On the question of sentence, learned counsel for the appellant contended t hat in the facts and circumstances of the case, and the manner in which the incident took place, some leniency may be extended to the appellants and they may be sentenced to the period already undergone by them. 25. We have considered the above argument. Keeping in view the facts and circumstances of the case, the manner in which the incident took place, the fact that appellant never wanted to kill the deceased, as also the fact that both the appellants inflicted one blow each on the thigh and buttock of deceased and did not repeat the blows, we deem that ends of justice would be met if the appellants are sentenced to the term of five years. 26. In the result, the appeal is partly allowed.
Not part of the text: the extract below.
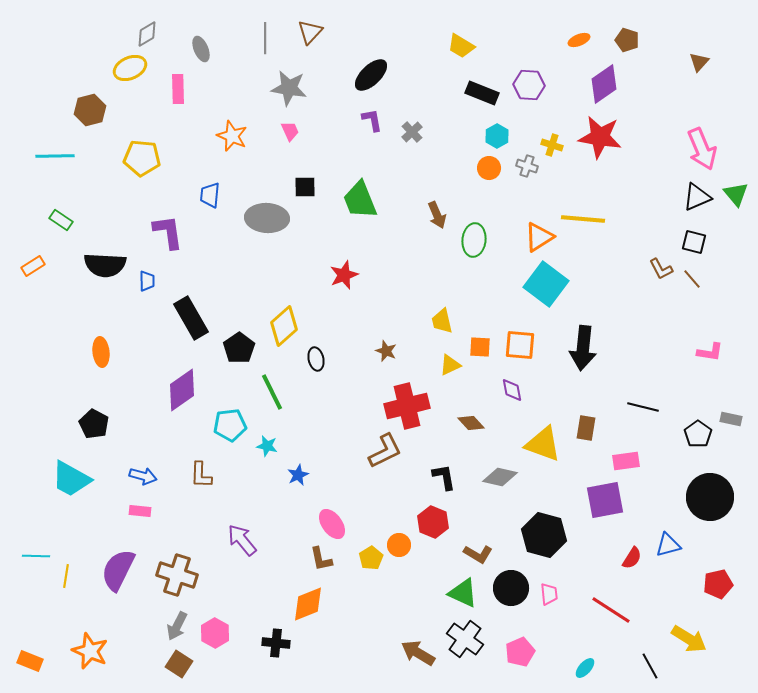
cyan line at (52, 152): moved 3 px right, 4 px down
The conviction of the appellants under Section 302, I.P.C. and the sentence awarded thereunder are set aside. Instead both the appellants are convicted for offence under Section 304, Part II, I.P.C. and each of them is sentenced to rigorous imprisonment for five years. It is made clear that the appellants or any one of them, if already under gone the sentence passed by this Court, hel they, as the case may be, be released forthwith if not required in any other case.